Vielleicht habt ihr ja passende assoziationen dazu und könntet mir diese mitteilen.

Viele Grüße


----------



## psifactory (28. Mai 2006)

Also für Hoffnung würde ich ein Grün nehmen. Grün ist doch die Farbe der Hoffnung oder nicht? Sagt zumindest die Kirche.  Und für Versagen ein dunkles Rot.


----------



## Jan-Frederik Stieler (28. Mai 2006)

Dank dir schonmal. Dann lag ich mit dem grün doch nicht so falsch, meine Mutter meinte das  Blau die Farbe der Hoffnung ist. Rot schient auch ganz gut zu sein weil dann im Verlauf zu Grün ein dreckiges gelb entsteht und ich so wieder ein kleines Aufflammen von Erfolg zwischen Hoffnung und Misserfolg (habe inzwischen das Wort geändert da Versagen etwas zu drastisch war). Hatte vorher Blau für Misserfolg wegen der Kälte gewählt gehabt die Blau auch ausstrahlt.


----------



## da_Dj (30. Mai 2006)

Also ich sehe blau irgendwie als Farbe des Erfolgs, ein helles evtl. für Hoffnung. Blau/Silber wird sicherlich nicht umsonst in vielen Firmen CI's benutzt. Es gab aber auch mal Seiten wo das stand, welche Farben in welchen Religionen welche Rolle spielen, evtl. mal nach googlen? =)


----------



## psifactory (30. Mai 2006)

Also mit Grün für Hoffnung war ich gar nicht mal so schlecht gelegen. 
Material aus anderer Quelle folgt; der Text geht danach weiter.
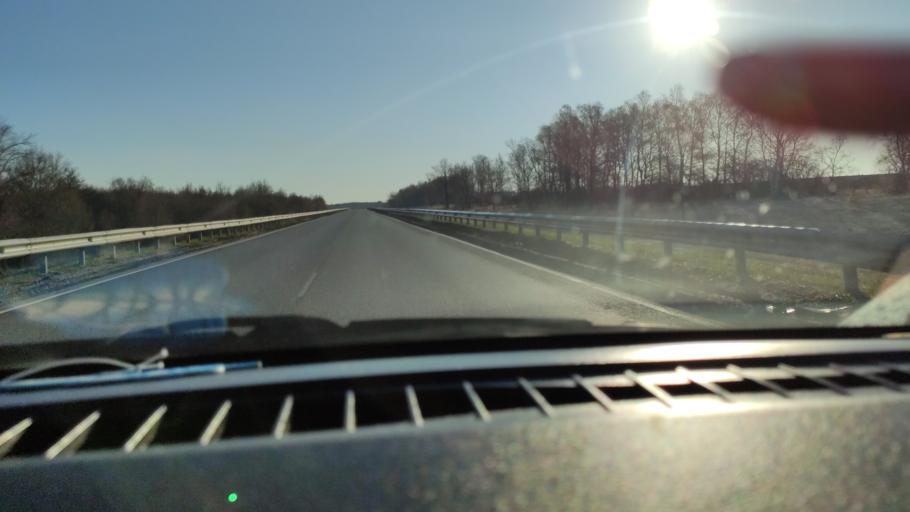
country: RU
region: Saratov
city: Balakovo
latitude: 52.0875
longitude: 47.6858
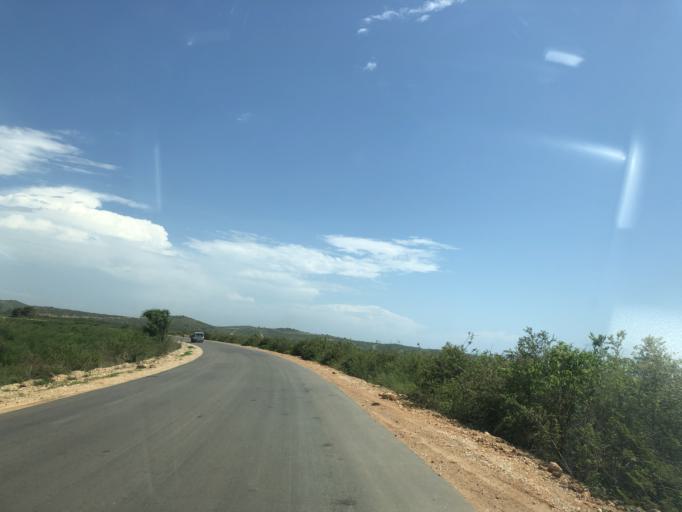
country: AO
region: Cuanza Sul
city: Sumbe
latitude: -10.8788
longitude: 13.8393
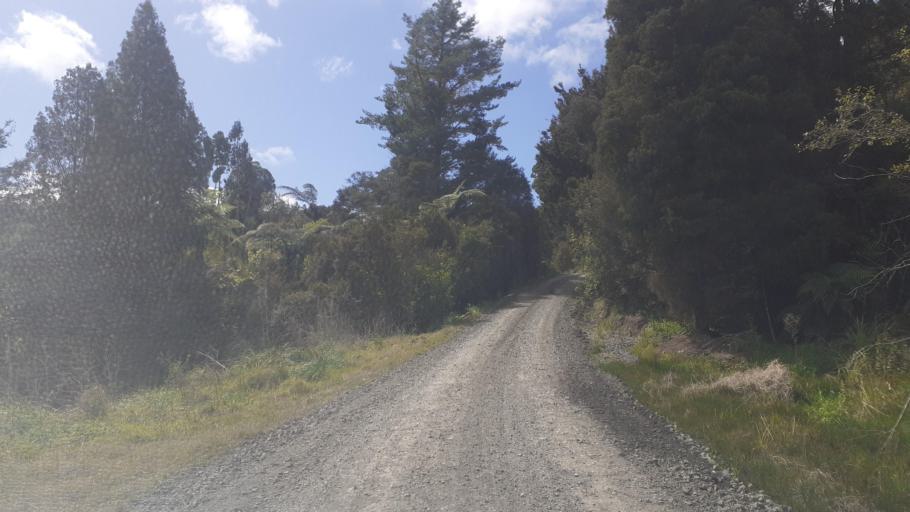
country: NZ
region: Northland
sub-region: Far North District
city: Moerewa
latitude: -35.5838
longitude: 173.9378
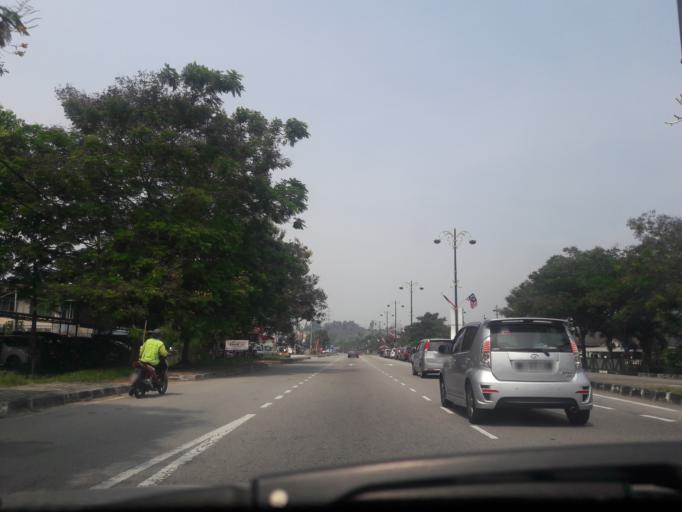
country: MY
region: Kedah
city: Kulim
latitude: 5.3839
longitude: 100.5565
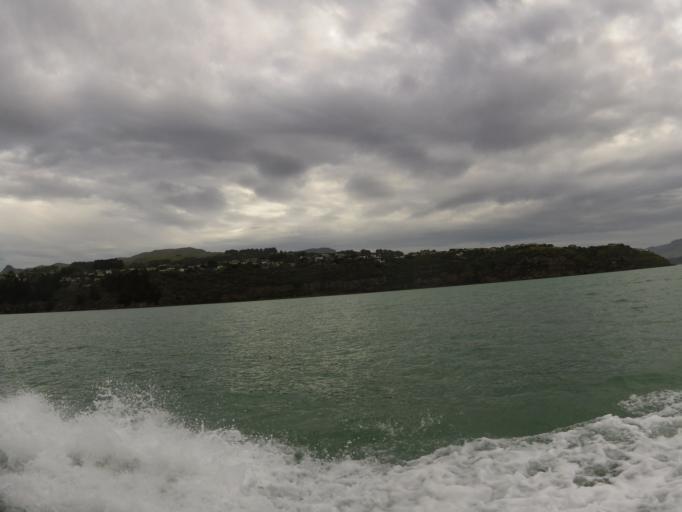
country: NZ
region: Canterbury
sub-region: Christchurch City
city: Christchurch
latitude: -43.6193
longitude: 172.7290
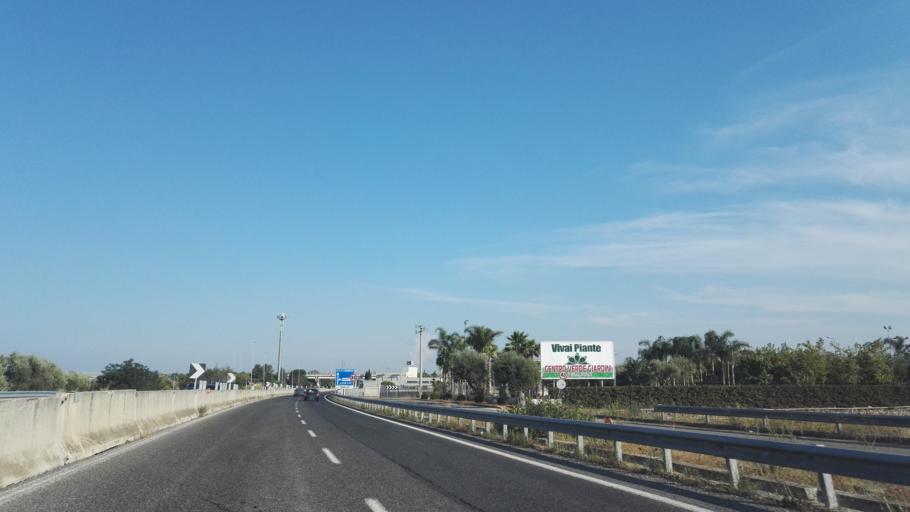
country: IT
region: Apulia
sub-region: Provincia di Bari
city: Monopoli
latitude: 40.9249
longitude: 17.3124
--> http://metacolor.de/farben/gruen.htm

--> http://metacolor.de/farben/rot.htm

--> http://metacolor.de/farben/blau.htm

Für den Rest sollte ich mir echt mal die Vollversion kaufen dass ich die Bedeutungen der anderen Farben auch noch bekomme.


----------



## holzoepfael (30. Mai 2006)

Also Grün steht neben vielem anderem für Hoffnung...
Blau ist neben der Ferne und Kälte auch ein Zeichen von Erfolg...
Und beim versagen bin ich jetzt gerade überfragt...
Hier gibts jedoch in vielen bibliotheken bücher über farben, wo du sicher fündig wirst...
btw. mit blau ist man daneben sowieso oft gut gelegen, da blau die verbreitetste Lieblingsfarbe ist ( ~40%)

mfg pendejo


----------



## Hektik (31. Mai 2006)

Hier noch was entsprechendes von Wikipedia:

http://de.wikipedia.org/wiki/Farbe#Psychologische_Wirkung


----------



## Dr Dau (31. Mai 2006)

Hallo!


			
				Hektik hat gesagt.:
			
		

> Hier noch was entsprechendes von Wikipedia:
> 
> http://de.wikipedia.org/wiki/Farbe#Psychologische_Wirkung


Hmm, warum meine Lieblingsfarbe wohl Schwarz ist?! 
In meiner Kindheit war es ja noch Blau..... aber dann ist es in der Jugendzeit Schwarz geworden..... und bis heute so geblieben.

Naja, ansonsten fällt mir zu den Farben (und deren Bedeutungen) nur der uralte Spruch "rot ist die Liebe, schwarz ist das Loch, Mädchen sei tapfer, rein muss er d....." ein. ^^  

Gruss Dr Dau


----------